→ Votre objectif
Poursuivez l'extrait de débat parlementaire ci-dessous en reprenant juste après sa dernière phrase.

→ Extrait fourni
####

En conséquence, les Verts refuseront l'entrée en matière de ce projet de loi.
M. Philippe Glatz (PDC). M. Mouhanna m'interpellait tout à l'heure en disant que, hier, je m'étranglais d'indignation parce que les handicapés à Genève touchent des rentes plus élevées que les handicapés situés ailleurs en Suisse. Ce n'est pas du tout la raison de mon indignation. Au contraire, je me félicite que les handicapés puissent toucher plus et ils continueront à toucher plus à Genève. Je m'élevais contre la confiscation que vous faites du débat au profit de la propagande. (Exclamations.)En fait, Monsieur le rapporteur, je prends votre rapport de minorité et qu'y lis-je ? «Avec la bénédiction du Conseil d'Etat, la droite trouve parfaitement normal et nécessaire de faire d'énormes cadeaux fiscaux aux plus riches de chez nous [...].» Qu'est-ce que cela à avoir avec la loi que nous sommes en train d'examiner ? «La crise des finances publiques a été voulue et planifiée par la droite pour réduire fortement le rôle social de l'Etat [...].» C'est le «grand complot» ! Vous dénoncez le «grand complot» de la droite. Non.

####

→ Données fournies
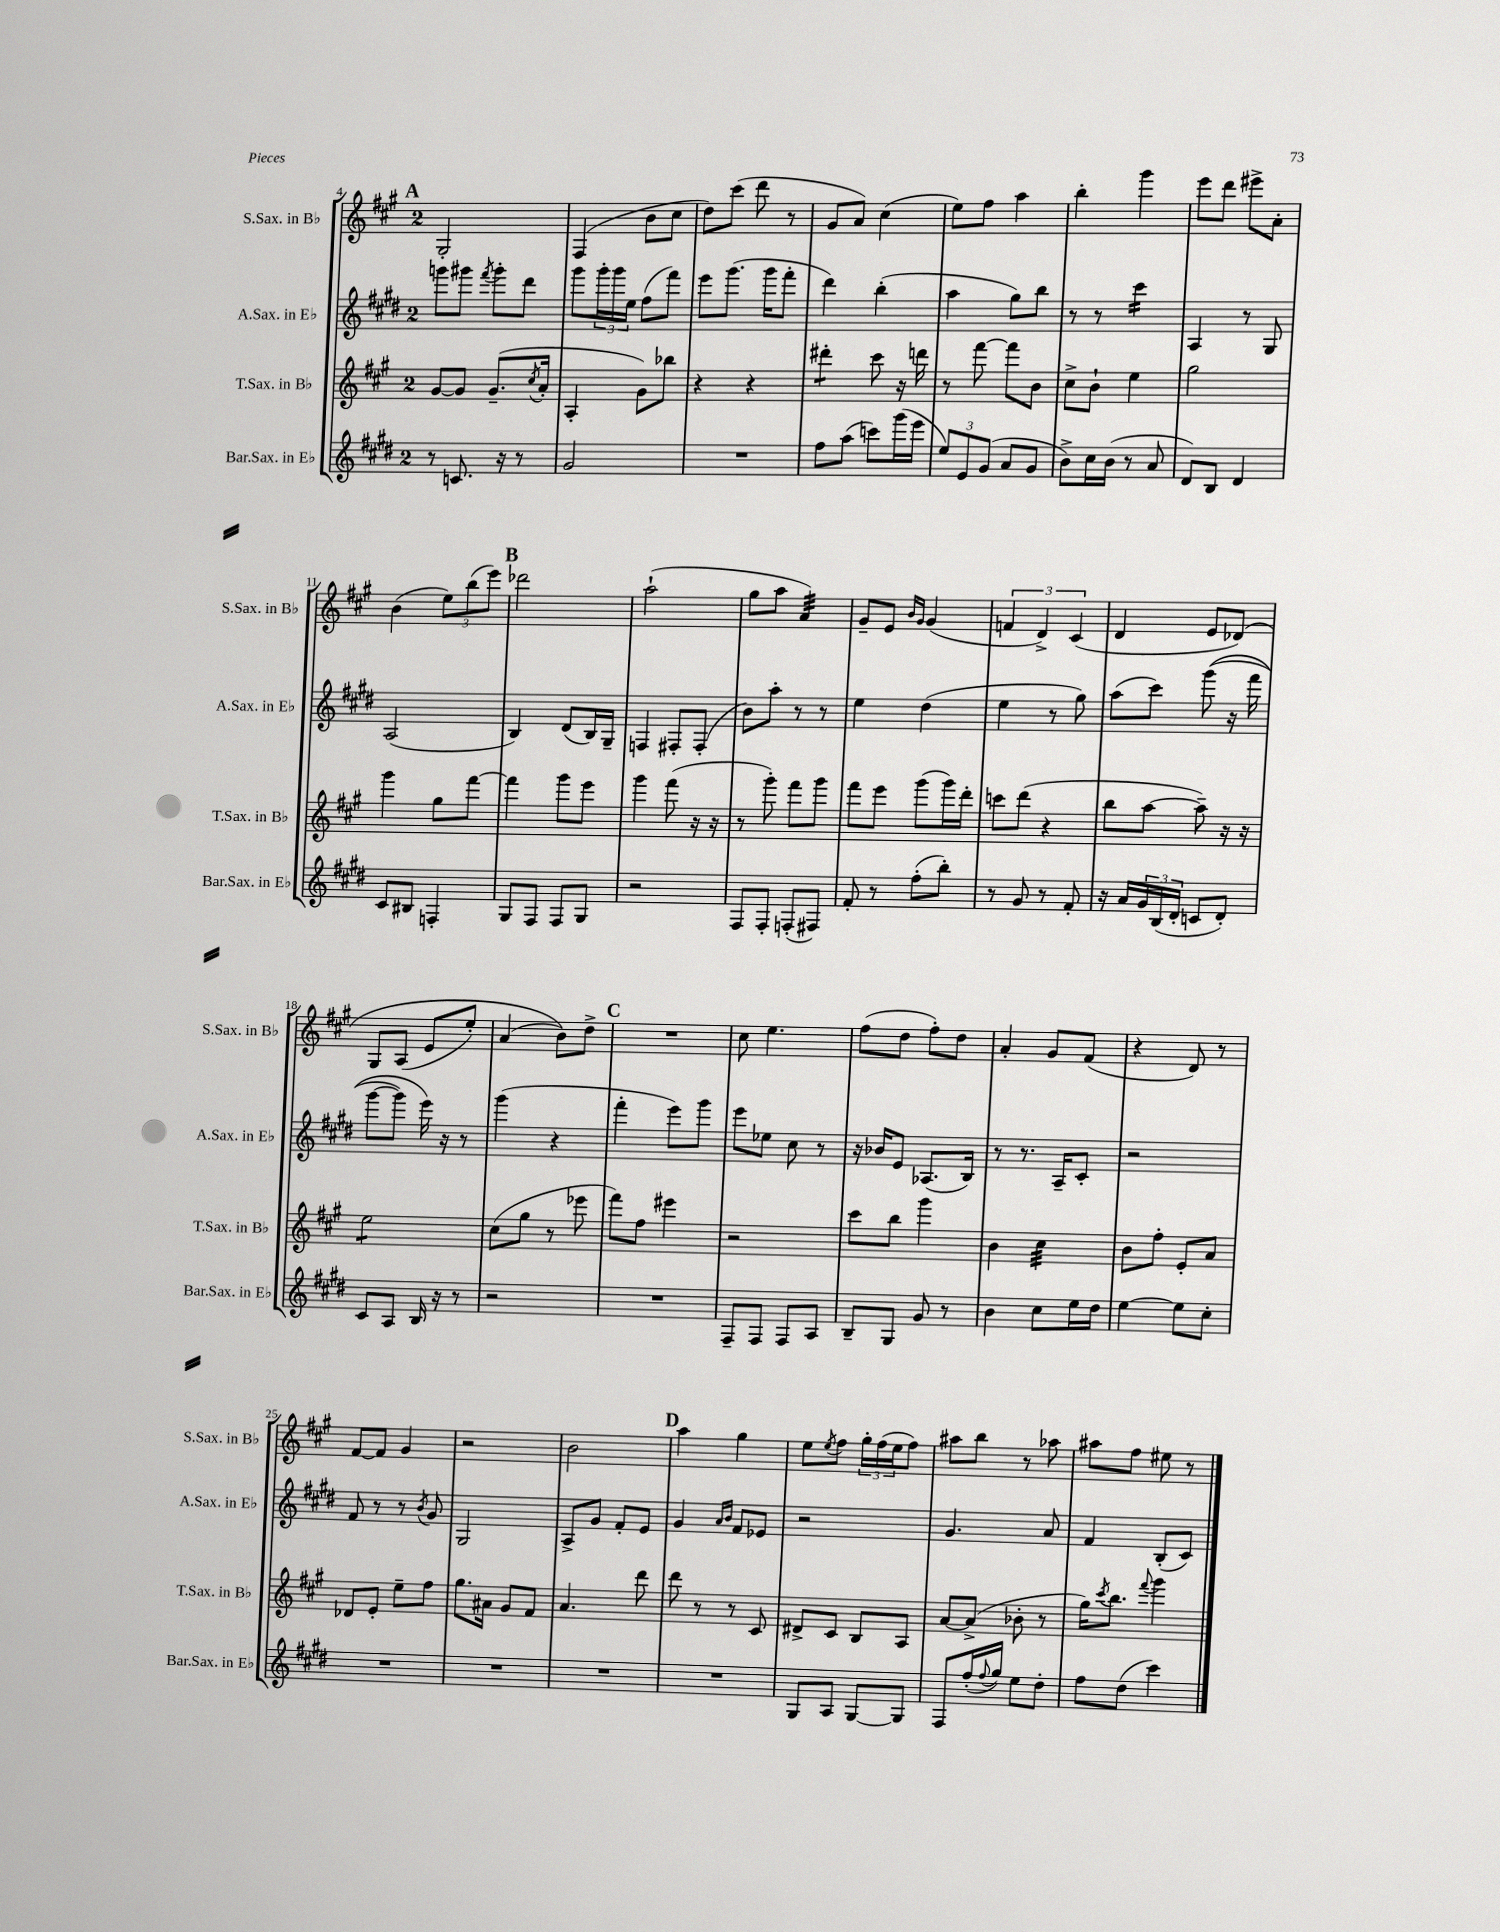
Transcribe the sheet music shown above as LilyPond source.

####

→ Résultat de l'exercice
Voilà, Monsieur Mouhanna, contre quoi je m'élevais: contre cette confiscation du débat, je le répète, au profit de la propagande; contre les slogans mensongers que vous lancez ici et là, pour faire croire que vous avez raison. Effectivement, il y aura une petite réduction appliquée aux handicapés, mais, je l'ai souligné hier, au profit... (L'orateur est interpellé.)Non, Monsieur Spielmann, ce n'est pas une somme de 300 francs. Le rapporteur de majorité vous détaillera le chiffre tout à l'heure. Dans son rapport, il s'agit d'une somme de 86 francs. Cette réduction, appliquée aux handicapés, sera faite au profit d'un autre axe. En effet, Genève a privilégié les subventions aux associations qui s'occupent des handicapés. Et ces dernières subventions ont crû de 71% dans les quatre dernières années. Il s'agit ainsi de privilégier aujourd'hui les associations qui s'occupent des handicapés, au détriment d'une petite baisse sur l'aide individuelle. Vous, qui êtes partisans du collectif, vous devriez pouvoir en être satisfaits.
C'est ainsi que nous-mêmes accepterons ce projet de loi, puisque nous avons pu mesurer qu'un effort considérable avait été accompli par le présent Conseil d'Etat, au profit des handicapés, durant ces quatre dernières années, par le biais des subventions aux associations, qui, je le répète, ont augmenté de 71%.
M. Alain Charbonnier (S). Monsieur Glatz, vous nous reprochez de faire de la propagande. Vous venez d'en faire une qui nous émerveille. Vous donnez d'un côté, vous reprenez de l'autre et nous contestons formellement cela.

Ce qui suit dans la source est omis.